- Born: 1961 Freedom, Pennsylvania, U.S.
- Died: August 11, 2024 (aged 63)
- Culinary career
- Current restaurant Terra Plata; ;
- Previous restaurants Elliott Bay Café; Café Campagne; Brasa; ;
- Award(s) won 1995 James Beard Foundation Award Best Chef Pacific Northwest and Hawaii; ;

= Tamara Murphy =

American chef (1960/1961–2024)

Tamara Murphy (1961 – August 11, 2024) was an American chef who owned and ran the restaurant Terra Plata in Seattle. In 1994, Food & Wine named her Best New Chef. In 1995, she won the James Beard Foundation Award for Best Chef in the Pacific Northwest and Hawaii.

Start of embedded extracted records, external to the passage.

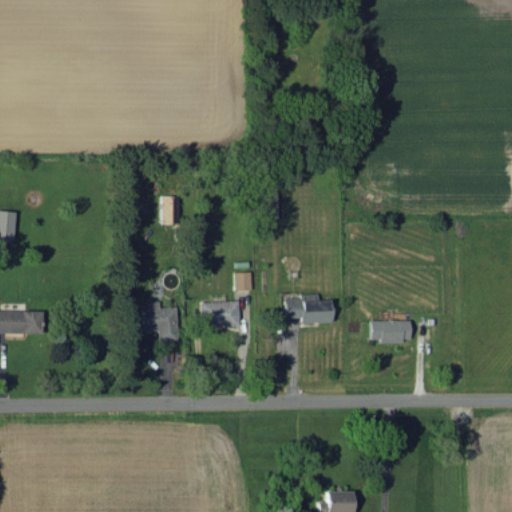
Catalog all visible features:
building: (166, 208)
building: (5, 223)
building: (238, 279)
building: (303, 307)
building: (216, 312)
building: (151, 318)
building: (19, 320)
building: (386, 329)
road: (256, 402)
road: (384, 456)
building: (332, 501)
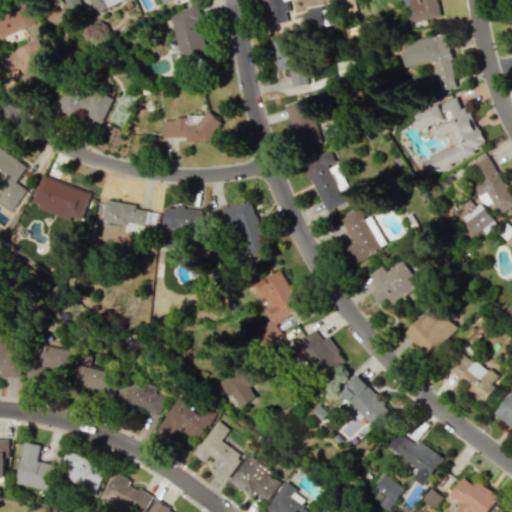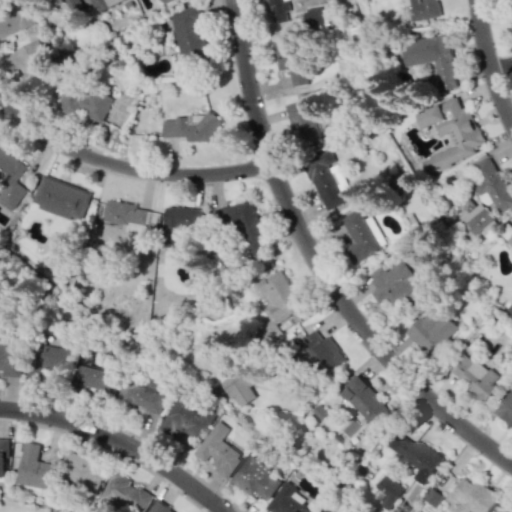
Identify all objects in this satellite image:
building: (164, 0)
building: (89, 4)
building: (423, 9)
building: (280, 10)
building: (313, 18)
building: (14, 19)
building: (511, 22)
building: (189, 40)
building: (431, 57)
building: (291, 59)
building: (29, 61)
road: (489, 62)
building: (83, 101)
building: (304, 121)
building: (191, 128)
building: (451, 132)
road: (129, 165)
building: (10, 180)
building: (323, 180)
building: (490, 184)
building: (61, 198)
building: (475, 216)
building: (182, 219)
building: (243, 225)
building: (359, 236)
building: (509, 239)
road: (322, 262)
building: (392, 283)
building: (275, 305)
building: (431, 330)
building: (322, 353)
building: (53, 358)
building: (9, 360)
building: (92, 376)
building: (472, 376)
building: (141, 396)
building: (365, 400)
building: (505, 410)
building: (185, 418)
road: (122, 441)
building: (217, 450)
building: (3, 454)
building: (418, 458)
building: (34, 468)
building: (81, 474)
building: (255, 477)
building: (387, 491)
building: (125, 494)
building: (432, 497)
building: (474, 497)
building: (288, 500)
building: (158, 507)
building: (323, 510)
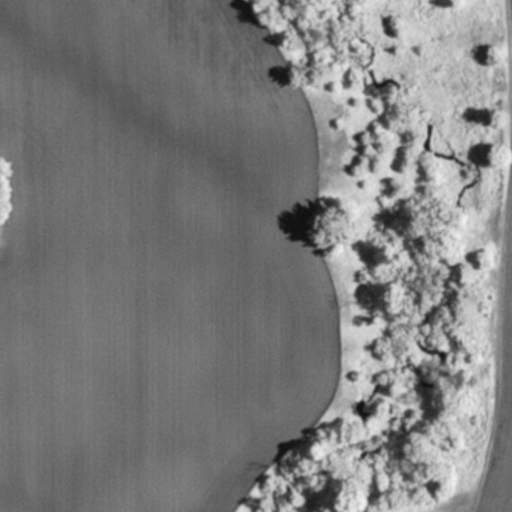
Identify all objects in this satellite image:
road: (501, 257)
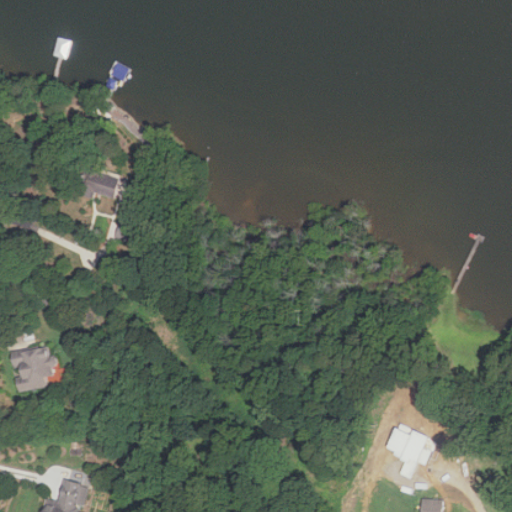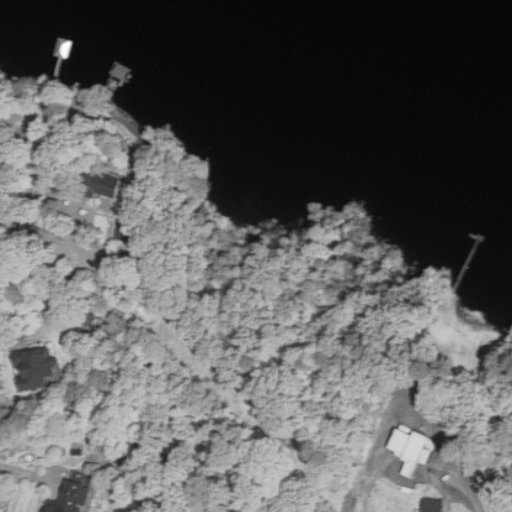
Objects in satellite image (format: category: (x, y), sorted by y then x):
building: (117, 185)
building: (129, 229)
road: (46, 232)
road: (10, 338)
building: (38, 366)
road: (490, 395)
road: (30, 474)
road: (459, 475)
building: (71, 498)
building: (436, 505)
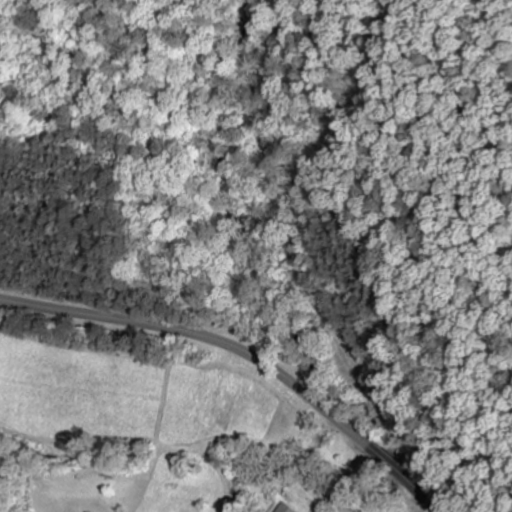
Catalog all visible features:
road: (242, 353)
building: (282, 508)
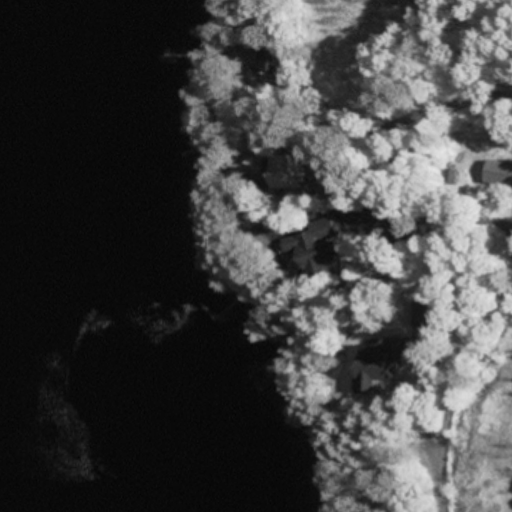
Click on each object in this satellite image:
building: (270, 62)
building: (497, 176)
building: (310, 246)
building: (421, 314)
building: (377, 361)
road: (451, 381)
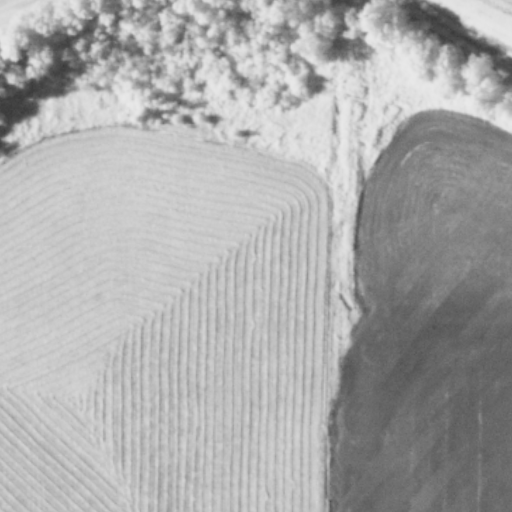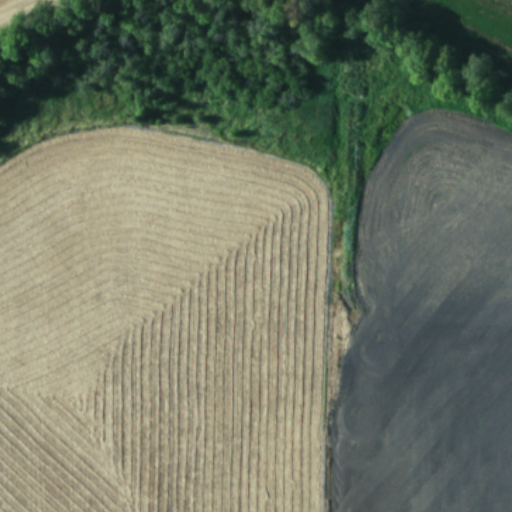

Murphy suffered a stroke on August 7, 2024. She was kept on life support to allow for organ donation and died on August 11, at the age of 63.

==Early life==
According to a Seattle Times article on August 11, 2024, Murphy was born in Freedom, Pennsylvania, and grew up in North Carolina, spending her early teenage years in Peru. Her first industry job was in Charlotte, North Carolina, working for a Sicilian couple at the bar of their restaurant, Mangione’s. Unbeknownst to them, she was only 15 years old.

==Career==
After working in several New York City based restaurants, Murphy moved to Seattle. She worked at the restaurant Dominique's, where she was a sous chef. While working there, she competed in the Bocuse d'Or competition. After two years, she joined the 4-star restaurant Campagne as executive chef, where she was nominated for the James Beard Foundation Award for Rising Star Chef.

In 1993, she oversaw the opening of Café Campagne, while continuing to work at Campagne. She won the 1995 James Beard Foundation Award for Best Chef in the Pacific Northwest and Hawaii while running those restaurants. She decided to open her own restaurant and with the backing of the owners of Campagne, opened Brasa in 1999. Brasa was initially such a success that the 170-seat restaurant was regularly full, but closed after a few years due to the economic downturn. She began running the Elliott Bay Café in 2008, where she served an organic and sustainable menu.

As a feature on Murphy in Edible Seattle phrased it, "Murphy was walking the seasonal-farm-to-table walk before it was in vogue, and she’s one of the most influential chefs in locavore dining in the region."

Following a legal battle with the developers, she opened her "Earth to Plate" restaurant Terra Plata in 2011, where she continued to serve food from local farms. Although the menu changed daily, Terra Plata’s farm-to-table menu melds Spanish, Middle Eastern, and Mediterranean influences. Murphy’s signature dish, though, was a constant: roasted pig with manila clams, chorizo, sofrito, hot smoked paprika, bay-scented potato, and chicharron.

In 2008, Murphy founded the long-running fundraising event, "An Incredible Feast", with the non-profit Seattle Neighborhood Farmers Markets. The event raised funds for the Good Farmer Fund, a resource that provides emergency financial resources when producers face losses from extreme weather, fire, flood, or other unexpected events. In 2015, Murphy and her life and business partner Linda di Lello Morton were honored by the Greater Seattle Business Association (GBSA) as Community Leaders of the Year. In a Facebook post, they responded to the award by saying, “Success comes from being an active participant in our community."

The co-owners of Terra Plata have long been neighborhood and city leaders in the restaurant industry, in 2020 turning their creative energies to helping food and drink businesses figure out how to survive and emerge from the COVID-19 pandemic. Murphy and di Lello Morton started Food Is Love, "a project to get restaurants back to work by making meals for people who need it," as described in this 2020 online news article. In that article, they said of the volunteer effort, “Our goal was to do two things: get restaurants back to work and to provide food to vulnerable families and individuals with healthy, nutritious, and tasty meals.” And that they did, as Food Is Love provided more than 38,000 meals to families facing food insecurity during the COVID-19 pandemic.